> Exercise description
Give only the number of lines in the data that include the string "Xbox".

* * *

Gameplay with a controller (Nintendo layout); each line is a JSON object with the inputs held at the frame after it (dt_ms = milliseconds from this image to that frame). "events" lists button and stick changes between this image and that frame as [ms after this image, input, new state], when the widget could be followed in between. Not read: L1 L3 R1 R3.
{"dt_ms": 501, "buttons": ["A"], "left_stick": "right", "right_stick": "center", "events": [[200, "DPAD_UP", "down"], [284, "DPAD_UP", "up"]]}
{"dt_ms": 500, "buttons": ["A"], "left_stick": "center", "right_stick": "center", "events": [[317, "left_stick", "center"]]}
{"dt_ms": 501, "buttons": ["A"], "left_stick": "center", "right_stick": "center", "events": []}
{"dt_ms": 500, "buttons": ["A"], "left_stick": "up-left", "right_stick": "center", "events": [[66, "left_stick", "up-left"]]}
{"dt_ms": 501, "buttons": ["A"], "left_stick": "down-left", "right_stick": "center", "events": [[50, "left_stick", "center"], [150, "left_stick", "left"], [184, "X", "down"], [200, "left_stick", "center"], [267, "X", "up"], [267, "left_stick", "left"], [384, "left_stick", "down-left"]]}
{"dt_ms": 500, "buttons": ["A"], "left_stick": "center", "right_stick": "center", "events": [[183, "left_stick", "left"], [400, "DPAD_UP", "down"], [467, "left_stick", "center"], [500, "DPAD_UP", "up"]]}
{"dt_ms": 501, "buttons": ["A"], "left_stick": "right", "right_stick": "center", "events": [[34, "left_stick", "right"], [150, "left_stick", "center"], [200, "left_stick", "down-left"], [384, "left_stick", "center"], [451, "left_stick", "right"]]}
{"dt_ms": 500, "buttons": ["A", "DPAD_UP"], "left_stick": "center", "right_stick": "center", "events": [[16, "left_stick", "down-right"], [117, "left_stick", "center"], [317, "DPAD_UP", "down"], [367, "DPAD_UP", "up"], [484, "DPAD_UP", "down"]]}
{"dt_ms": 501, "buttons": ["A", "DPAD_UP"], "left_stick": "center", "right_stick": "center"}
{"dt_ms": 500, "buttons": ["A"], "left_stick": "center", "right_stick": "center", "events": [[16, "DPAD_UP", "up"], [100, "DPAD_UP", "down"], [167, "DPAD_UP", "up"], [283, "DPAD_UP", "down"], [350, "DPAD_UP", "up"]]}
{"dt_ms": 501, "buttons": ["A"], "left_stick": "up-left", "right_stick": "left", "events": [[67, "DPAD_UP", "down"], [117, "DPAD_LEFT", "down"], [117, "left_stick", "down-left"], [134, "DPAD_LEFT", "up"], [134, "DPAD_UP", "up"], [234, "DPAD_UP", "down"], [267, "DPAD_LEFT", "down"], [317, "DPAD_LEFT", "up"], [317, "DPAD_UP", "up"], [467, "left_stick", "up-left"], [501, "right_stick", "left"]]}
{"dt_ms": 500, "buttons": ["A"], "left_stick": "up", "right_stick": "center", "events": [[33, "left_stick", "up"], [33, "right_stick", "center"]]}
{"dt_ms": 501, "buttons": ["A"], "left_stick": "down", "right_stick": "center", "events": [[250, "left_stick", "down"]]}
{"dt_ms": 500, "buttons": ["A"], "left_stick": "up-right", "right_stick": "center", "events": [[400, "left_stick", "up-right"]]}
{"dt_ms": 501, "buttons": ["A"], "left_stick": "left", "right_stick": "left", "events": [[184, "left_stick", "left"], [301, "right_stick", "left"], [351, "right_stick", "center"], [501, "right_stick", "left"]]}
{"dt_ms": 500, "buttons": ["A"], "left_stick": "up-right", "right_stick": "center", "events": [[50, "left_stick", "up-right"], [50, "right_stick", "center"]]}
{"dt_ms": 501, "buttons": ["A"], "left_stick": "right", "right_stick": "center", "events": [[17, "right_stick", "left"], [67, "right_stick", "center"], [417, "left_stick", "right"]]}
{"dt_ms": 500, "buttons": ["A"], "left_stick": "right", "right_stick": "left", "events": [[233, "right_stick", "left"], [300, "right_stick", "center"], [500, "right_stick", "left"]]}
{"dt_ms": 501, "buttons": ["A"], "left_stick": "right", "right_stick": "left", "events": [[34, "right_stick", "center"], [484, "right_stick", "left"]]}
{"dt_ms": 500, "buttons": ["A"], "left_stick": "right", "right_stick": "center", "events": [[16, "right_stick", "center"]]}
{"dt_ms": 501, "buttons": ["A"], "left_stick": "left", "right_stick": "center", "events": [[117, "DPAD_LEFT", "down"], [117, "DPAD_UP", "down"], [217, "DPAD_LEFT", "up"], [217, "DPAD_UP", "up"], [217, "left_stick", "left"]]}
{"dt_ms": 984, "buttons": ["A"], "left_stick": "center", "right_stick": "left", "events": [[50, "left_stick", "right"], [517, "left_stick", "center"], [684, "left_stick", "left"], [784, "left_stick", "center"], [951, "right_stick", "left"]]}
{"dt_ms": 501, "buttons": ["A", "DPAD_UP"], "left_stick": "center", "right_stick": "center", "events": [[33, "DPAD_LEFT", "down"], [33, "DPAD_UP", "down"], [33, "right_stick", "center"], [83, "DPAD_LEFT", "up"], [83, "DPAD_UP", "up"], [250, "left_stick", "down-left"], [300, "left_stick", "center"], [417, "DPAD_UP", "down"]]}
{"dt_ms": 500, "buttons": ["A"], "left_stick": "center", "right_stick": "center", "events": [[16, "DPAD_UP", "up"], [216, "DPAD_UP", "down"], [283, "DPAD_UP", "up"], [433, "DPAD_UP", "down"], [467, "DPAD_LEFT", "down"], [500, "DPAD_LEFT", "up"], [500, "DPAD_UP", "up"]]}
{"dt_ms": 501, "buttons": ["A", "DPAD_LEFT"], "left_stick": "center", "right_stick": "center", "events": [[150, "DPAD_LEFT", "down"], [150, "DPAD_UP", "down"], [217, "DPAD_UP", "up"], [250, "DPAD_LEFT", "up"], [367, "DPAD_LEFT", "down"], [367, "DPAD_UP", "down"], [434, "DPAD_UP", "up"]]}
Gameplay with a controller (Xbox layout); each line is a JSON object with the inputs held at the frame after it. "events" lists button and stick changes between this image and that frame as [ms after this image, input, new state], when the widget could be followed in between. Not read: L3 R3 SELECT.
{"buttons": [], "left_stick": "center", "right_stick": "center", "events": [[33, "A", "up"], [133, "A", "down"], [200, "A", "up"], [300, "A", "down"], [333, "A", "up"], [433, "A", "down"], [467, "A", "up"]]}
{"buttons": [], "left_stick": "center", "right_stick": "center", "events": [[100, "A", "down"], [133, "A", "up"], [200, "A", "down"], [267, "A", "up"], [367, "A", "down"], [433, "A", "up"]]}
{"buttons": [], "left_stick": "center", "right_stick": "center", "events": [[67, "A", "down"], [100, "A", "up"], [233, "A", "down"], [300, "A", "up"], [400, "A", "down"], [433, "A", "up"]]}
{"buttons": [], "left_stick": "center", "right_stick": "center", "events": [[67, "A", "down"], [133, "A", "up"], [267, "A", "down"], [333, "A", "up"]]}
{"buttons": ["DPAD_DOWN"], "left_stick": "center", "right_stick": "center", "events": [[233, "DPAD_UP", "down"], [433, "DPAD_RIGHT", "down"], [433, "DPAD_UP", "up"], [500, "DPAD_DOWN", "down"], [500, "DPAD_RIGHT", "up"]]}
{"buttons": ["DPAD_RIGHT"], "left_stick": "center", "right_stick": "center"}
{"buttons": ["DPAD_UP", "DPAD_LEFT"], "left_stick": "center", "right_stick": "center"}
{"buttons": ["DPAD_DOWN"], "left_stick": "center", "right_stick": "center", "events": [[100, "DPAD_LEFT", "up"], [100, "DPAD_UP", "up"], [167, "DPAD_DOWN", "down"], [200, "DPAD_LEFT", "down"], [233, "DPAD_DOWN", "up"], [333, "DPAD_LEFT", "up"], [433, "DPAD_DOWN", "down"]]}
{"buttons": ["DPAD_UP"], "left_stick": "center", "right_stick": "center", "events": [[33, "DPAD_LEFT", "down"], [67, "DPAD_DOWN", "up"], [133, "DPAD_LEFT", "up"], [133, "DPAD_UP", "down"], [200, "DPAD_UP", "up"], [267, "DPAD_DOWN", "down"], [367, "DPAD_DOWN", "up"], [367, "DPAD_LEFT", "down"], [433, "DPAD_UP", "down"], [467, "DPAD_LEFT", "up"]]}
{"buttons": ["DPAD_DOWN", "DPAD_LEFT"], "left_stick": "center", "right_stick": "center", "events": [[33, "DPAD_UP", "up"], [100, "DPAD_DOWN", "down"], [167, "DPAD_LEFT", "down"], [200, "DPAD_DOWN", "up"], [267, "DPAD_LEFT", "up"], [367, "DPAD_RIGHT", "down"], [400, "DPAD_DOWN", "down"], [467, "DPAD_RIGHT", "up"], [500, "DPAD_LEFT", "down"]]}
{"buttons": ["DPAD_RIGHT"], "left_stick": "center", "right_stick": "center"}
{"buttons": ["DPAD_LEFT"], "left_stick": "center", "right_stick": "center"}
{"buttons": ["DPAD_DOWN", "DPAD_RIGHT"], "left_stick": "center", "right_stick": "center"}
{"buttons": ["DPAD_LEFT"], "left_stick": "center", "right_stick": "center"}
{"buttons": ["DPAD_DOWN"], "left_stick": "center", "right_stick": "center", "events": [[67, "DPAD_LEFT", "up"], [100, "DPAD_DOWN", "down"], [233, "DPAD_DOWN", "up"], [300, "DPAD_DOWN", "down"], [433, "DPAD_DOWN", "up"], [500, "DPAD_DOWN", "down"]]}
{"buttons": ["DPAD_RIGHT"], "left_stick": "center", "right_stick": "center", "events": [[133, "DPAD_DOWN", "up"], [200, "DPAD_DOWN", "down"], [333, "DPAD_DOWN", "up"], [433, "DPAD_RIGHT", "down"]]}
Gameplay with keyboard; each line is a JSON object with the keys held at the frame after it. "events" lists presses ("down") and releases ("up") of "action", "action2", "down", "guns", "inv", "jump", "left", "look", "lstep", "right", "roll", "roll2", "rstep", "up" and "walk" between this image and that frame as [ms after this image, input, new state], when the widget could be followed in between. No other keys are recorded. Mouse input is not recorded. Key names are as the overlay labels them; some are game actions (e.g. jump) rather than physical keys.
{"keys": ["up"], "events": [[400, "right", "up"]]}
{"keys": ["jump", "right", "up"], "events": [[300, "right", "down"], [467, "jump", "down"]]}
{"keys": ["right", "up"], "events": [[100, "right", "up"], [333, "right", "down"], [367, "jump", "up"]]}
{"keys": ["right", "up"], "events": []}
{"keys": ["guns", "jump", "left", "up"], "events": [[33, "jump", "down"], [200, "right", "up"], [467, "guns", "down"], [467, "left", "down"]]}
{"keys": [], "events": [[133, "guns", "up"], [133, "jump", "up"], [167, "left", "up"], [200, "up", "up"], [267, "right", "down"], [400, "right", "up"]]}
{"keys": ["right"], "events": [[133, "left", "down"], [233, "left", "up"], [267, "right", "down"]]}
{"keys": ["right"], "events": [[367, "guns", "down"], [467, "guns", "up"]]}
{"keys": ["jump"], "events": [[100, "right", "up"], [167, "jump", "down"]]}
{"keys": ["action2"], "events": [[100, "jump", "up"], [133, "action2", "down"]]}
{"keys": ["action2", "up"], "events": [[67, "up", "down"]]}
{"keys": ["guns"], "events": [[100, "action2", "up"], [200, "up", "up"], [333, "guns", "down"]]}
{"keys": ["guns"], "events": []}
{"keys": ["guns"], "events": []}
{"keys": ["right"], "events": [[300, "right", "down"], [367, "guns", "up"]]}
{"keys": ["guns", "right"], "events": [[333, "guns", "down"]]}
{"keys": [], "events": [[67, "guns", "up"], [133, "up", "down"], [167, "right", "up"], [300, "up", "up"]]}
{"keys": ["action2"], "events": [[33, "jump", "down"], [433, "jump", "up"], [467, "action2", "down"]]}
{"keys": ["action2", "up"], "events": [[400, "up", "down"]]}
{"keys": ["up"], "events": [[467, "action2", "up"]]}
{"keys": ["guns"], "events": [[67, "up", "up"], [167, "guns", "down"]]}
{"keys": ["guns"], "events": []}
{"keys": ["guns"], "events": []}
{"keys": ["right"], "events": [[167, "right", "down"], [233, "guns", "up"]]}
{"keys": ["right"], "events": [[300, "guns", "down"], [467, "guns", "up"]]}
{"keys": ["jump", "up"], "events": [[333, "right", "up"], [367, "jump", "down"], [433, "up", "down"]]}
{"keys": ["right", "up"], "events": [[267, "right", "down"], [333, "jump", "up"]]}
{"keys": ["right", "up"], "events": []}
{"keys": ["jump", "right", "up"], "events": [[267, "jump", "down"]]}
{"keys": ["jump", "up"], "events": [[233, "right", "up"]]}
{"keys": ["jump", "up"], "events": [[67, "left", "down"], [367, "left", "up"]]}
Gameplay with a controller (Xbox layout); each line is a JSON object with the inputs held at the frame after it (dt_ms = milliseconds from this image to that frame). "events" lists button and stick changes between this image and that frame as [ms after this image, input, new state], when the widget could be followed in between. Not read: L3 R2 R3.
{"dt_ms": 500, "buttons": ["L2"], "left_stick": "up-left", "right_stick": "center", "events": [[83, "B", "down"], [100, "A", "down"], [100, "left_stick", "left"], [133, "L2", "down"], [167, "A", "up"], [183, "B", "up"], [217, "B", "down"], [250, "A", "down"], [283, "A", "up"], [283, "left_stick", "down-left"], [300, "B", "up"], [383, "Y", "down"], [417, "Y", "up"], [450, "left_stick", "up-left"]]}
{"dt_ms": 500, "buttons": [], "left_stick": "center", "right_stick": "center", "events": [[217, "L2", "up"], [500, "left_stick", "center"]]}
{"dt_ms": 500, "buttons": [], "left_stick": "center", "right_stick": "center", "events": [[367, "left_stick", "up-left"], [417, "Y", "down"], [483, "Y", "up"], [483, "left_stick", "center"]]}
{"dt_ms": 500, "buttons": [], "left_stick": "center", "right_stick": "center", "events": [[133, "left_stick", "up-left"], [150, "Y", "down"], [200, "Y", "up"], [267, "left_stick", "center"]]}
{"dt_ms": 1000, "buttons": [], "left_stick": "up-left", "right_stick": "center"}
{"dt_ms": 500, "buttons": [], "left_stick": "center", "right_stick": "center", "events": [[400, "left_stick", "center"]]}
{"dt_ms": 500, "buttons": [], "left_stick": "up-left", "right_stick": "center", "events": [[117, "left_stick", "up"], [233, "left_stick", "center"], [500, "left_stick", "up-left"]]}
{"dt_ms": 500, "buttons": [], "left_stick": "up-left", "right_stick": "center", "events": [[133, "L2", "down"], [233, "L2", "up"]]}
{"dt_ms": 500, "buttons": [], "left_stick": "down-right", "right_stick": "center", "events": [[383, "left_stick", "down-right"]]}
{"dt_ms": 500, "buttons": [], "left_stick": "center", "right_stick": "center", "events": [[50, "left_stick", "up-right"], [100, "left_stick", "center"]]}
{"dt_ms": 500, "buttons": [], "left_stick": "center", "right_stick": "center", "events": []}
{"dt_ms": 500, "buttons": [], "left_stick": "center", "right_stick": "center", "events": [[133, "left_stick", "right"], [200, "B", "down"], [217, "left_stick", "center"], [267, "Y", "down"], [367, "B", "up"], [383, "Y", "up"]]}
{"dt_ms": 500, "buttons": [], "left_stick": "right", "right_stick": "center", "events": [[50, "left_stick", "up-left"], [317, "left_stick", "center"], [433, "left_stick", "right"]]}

* * *

> Your response
2